(CNN) - They were known as immigration hardliners long before President Donald Trump took office. And the defeats they suffered in Tuesday's midterm elections sparked swift declarations of victory from immigrant rights groups.
• Republican Kris Kobach -- who became a national celebrity in some circles for his attempts to help cities kick out undocumented immigrants -- lost his bid for governor of Kansas.
• Lou Barletta -- who also drew national notoriety for such an effort as the Republican mayor of Hazleton, Pennsylvania, and enlisted Kobach's help to defend it -- lost his bid for a US Senate seat.
• Republican Dave Brat -- who has championed efforts to limit immigration and won in 2014 after making it a focal point of his campaign -- lost his re-election bid for Congress in Virginia.
"Tonight was a stunning rebuke for the leaders of the hardline, anti-immigrant movement, with their champions losing badly," Todd Schulte, president of FWD.us, said in a statement as results came in.
"Hardline anti-immigrant ideologues have promised for more than two decades that they would win elections if they finally adopted their restrictionist policies, but tonight's results were a complete disaster for many of the most critical and longtime leaders of the anti-immigrant movement."
Frank Sharry, executive director of America's Voice, said voters had delivered "an electoral rebuke of candidates who ran on racism and xenophobia instead of racial unity and solving problems."
But groups in favor of restricting immigration also claimed they'd scored victories in Tuesday's election.
"The American people voted out of office a large number of low-enforcement, high-immigration politicians of both parties," Roy Beck, executive director of NumbersUSA, said on Twitter.
He pointed to the defeats of Democrats such as Sen.
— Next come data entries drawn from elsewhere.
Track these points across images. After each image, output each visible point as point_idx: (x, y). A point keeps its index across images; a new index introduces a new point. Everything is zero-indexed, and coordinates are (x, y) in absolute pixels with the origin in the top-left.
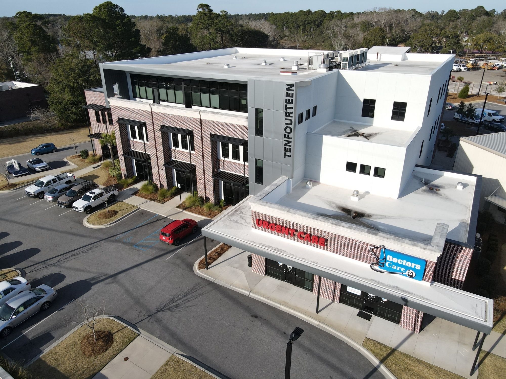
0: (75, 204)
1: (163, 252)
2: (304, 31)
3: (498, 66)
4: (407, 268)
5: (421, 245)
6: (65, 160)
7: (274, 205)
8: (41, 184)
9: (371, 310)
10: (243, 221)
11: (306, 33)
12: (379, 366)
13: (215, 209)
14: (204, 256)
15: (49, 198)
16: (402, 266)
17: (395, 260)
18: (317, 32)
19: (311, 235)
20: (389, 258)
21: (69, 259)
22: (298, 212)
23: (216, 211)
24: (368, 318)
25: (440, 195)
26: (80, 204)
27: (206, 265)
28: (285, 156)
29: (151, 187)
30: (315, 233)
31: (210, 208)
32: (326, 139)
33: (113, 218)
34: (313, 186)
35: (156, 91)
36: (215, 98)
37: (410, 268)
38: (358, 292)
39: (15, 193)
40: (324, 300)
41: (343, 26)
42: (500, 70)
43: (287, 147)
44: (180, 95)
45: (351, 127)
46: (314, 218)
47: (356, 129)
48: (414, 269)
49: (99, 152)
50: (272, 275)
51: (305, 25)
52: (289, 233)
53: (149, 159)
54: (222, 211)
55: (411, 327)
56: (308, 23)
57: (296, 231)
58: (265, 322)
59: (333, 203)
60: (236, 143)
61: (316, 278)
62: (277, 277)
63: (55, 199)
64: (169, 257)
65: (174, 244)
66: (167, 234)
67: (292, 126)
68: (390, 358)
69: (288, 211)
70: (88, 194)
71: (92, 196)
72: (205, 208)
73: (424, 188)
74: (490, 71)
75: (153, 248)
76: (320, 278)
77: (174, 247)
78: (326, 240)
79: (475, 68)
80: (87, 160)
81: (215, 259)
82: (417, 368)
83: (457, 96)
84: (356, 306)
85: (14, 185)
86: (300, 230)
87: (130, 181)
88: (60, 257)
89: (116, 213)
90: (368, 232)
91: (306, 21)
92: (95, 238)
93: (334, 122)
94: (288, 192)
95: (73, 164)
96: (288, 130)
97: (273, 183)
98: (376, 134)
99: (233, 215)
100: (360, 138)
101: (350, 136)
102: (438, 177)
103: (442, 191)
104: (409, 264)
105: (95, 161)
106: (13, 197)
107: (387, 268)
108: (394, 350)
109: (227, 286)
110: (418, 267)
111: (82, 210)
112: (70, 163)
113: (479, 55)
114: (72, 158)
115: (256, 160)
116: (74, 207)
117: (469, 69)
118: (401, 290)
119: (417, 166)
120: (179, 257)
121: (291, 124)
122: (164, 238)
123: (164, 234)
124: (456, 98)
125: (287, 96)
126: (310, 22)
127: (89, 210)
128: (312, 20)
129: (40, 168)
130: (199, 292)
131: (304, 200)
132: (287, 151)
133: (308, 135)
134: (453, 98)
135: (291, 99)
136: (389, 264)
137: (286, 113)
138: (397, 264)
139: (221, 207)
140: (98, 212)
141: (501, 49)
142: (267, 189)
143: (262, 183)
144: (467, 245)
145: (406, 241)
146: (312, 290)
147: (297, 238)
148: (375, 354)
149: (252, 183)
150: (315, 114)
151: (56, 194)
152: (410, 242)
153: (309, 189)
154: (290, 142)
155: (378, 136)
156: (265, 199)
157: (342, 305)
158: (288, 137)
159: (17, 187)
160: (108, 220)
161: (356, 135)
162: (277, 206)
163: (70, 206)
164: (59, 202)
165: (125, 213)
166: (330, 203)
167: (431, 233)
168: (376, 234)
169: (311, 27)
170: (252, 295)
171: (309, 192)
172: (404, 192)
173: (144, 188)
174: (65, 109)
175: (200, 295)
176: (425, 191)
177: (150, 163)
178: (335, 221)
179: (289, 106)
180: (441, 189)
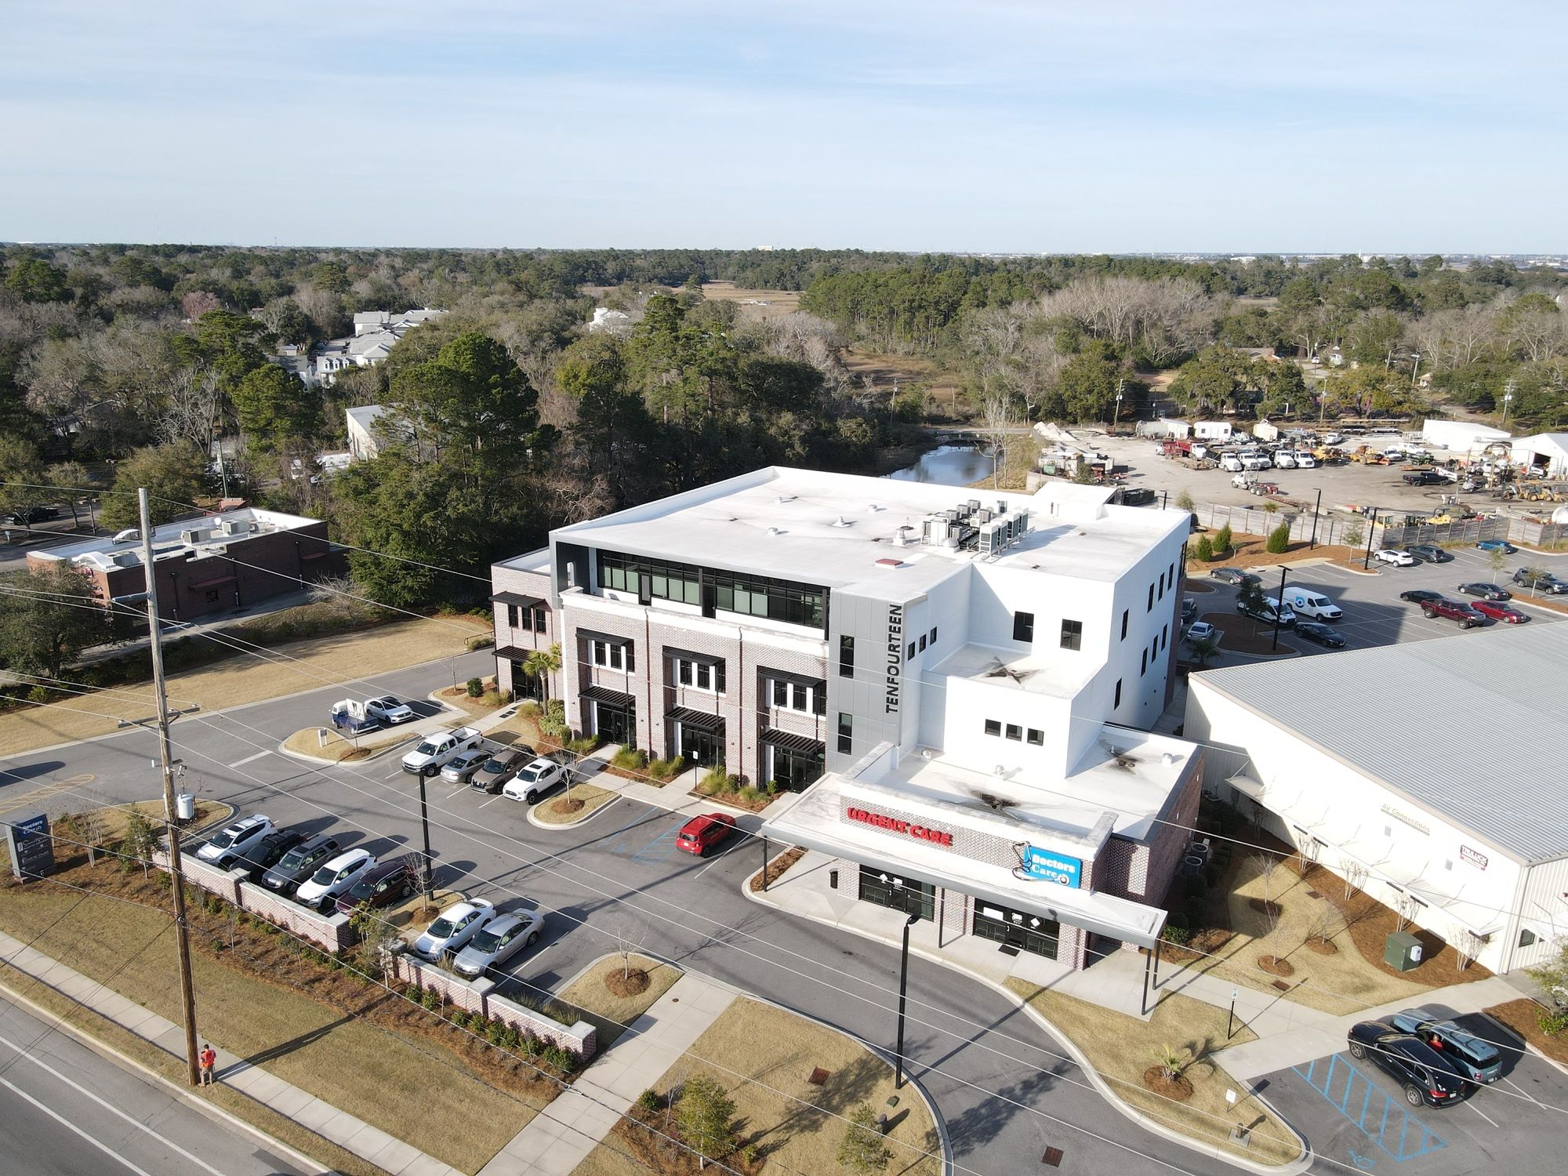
0: (508, 786)
1: (681, 869)
2: (909, 324)
3: (1391, 456)
4: (1059, 872)
5: (1074, 838)
6: (432, 698)
7: (875, 787)
8: (427, 749)
9: (1017, 943)
10: (823, 814)
11: (915, 334)
12: (1022, 1007)
13: (760, 798)
14: (762, 868)
15: (450, 775)
16: (1052, 869)
17: (1043, 861)
18: (945, 334)
19: (929, 830)
20: (1036, 858)
21: (531, 877)
22: (911, 796)
23: (762, 802)
24: (1014, 953)
25: (1133, 773)
26: (517, 787)
27: (763, 884)
28: (888, 710)
29: (633, 758)
30: (935, 828)
31: (750, 795)
32: (953, 683)
33: (580, 811)
34: (933, 757)
35: (646, 579)
36: (761, 601)
37: (1062, 872)
38: (999, 915)
39: (374, 767)
40: (950, 932)
41: (1011, 329)
42: (1397, 466)
43: (891, 697)
44: (694, 589)
45: (996, 658)
46: (933, 805)
47: (1003, 662)
48: (1067, 873)
49: (506, 683)
50: (870, 899)
51: (911, 310)
52: (898, 829)
53: (633, 703)
54: (772, 801)
55: (1072, 961)
56: (920, 307)
57: (908, 825)
58: (864, 960)
59: (965, 785)
60: (801, 682)
61: (938, 891)
62: (879, 902)
63: (466, 778)
64: (697, 875)
65: (702, 855)
66: (692, 836)
67: (898, 666)
68: (1039, 997)
69: (897, 796)
70: (527, 768)
71: (538, 771)
72: (741, 796)
73: (1113, 761)
74: (1370, 468)
75: (665, 861)
76: (943, 890)
77: (703, 860)
78: (951, 837)
79: (1336, 460)
80: (483, 700)
81: (775, 878)
82: (1073, 1008)
83: (1264, 546)
84: (998, 939)
85: (365, 752)
86: (913, 823)
87: (588, 744)
88: (516, 874)
89: (582, 803)
90: (1007, 823)
91: (914, 300)
92: (558, 846)
93: (968, 646)
94: (893, 768)
95: (455, 708)
96: (893, 671)
97: (870, 753)
98: (1035, 672)
99: (805, 803)
100: (1008, 680)
101: (992, 675)
102: (1139, 743)
103: (1138, 767)
104: (1061, 866)
105: (501, 703)
106: (374, 774)
107: (1035, 875)
108: (1044, 989)
109: (801, 914)
110: (1072, 869)
111: (523, 797)
112: (445, 704)
113: (1350, 420)
114: (444, 693)
115: (840, 714)
116: (508, 792)
117: (1319, 463)
118: (1050, 901)
119: (1108, 723)
120: (711, 875)
121: (897, 662)
122: (686, 844)
123: (685, 838)
124: (1262, 552)
125: (891, 621)
126: (925, 303)
127: (534, 797)
128: (930, 298)
129: (399, 716)
130: (756, 923)
131: (917, 780)
132: (892, 702)
133: (924, 674)
134: (1255, 552)
135: (897, 626)
136: (1037, 869)
137: (890, 646)
138: (1046, 867)
139: (769, 795)
140: (549, 802)
141: (1408, 405)
142: (862, 762)
143: (849, 752)
144: (1142, 843)
145: (1055, 833)
146: (932, 919)
147: (909, 835)
148: (1018, 993)
149: (831, 752)
150: (934, 640)
151: (465, 768)
152: (1060, 835)
153: (925, 762)
154: (896, 689)
155: (1037, 676)
156: (861, 777)
157: (978, 939)
158: (893, 682)
159: (373, 754)
160: (572, 815)
161: (1002, 673)
162: (880, 788)
163: (497, 789)
164: (475, 784)
165: (598, 804)
166: (959, 785)
167: (1091, 827)
168: (1017, 826)
169: (927, 318)
170: (842, 926)
171: (926, 768)
172: (1077, 767)
173: (620, 758)
174: (391, 580)
175: (760, 927)
176: (1112, 767)
177: (634, 712)
178: (963, 809)
179: (894, 635)
180: (1136, 764)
Heidi Heitkamp in North Dakota and Sen. Claire McKaskill in Missouri, who he said have consistently supported more foreign workers and less immigration enforcement and "lost re-election to challengers who pledged a much different approach."
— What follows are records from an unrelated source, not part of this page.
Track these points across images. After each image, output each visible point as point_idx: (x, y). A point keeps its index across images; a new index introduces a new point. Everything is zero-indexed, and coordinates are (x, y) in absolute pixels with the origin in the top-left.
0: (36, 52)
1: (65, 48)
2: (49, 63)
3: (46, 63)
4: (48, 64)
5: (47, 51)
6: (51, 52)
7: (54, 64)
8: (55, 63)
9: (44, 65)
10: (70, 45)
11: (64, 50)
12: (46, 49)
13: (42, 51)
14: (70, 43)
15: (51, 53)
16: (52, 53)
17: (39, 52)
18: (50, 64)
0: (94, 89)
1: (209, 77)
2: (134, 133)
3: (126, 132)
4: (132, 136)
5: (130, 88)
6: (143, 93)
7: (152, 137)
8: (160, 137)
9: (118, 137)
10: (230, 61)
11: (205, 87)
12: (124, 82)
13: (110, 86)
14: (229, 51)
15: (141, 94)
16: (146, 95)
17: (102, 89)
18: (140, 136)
Some other notable victories for immigration hardliners:
Former GOP Rep. Ron DeSantis, who campaigned as a supporter of Trump's immigration policies, won his bid for governor in Florida.
Rep. Steve King, R-Iowa, who has long advocated immigration crackdowns and drawn fire for controversial remarks about immigrants, won re-election for a ninth term.
For his part, Trump showed no sign that he'd shift his approach to immigration after Tuesday's vote. He told reporters Wednesday that candidates who embraced his strategy had excelled at the polls.
"The people of the country are very happy with the job that I'm doing," Trump said, "and you know, looking ahead to 2020, one of the things they want so much is security. They want security, both at the border. They want it with our military. They want it with law enforcement. They want it with ICE."
Even though Trump placed immigration front and center in his closing argument leading up to Tuesday's vote, most voters didn't rank it as the top issue facing the country.
About a quarter of voters said immigration was the most important issue, according to exit polls. Of those voters, 75% were Republicans.
About half of voters (46%) said Trump's immigration policies are too tough. A third said they're just right, and another 17% said they're not tough enough.
That's an indication that even though some high-profile hardliners lost at the polls, policies they've championed are still likely to be part of the conversation going forward, with Trump continuing to lead the charge.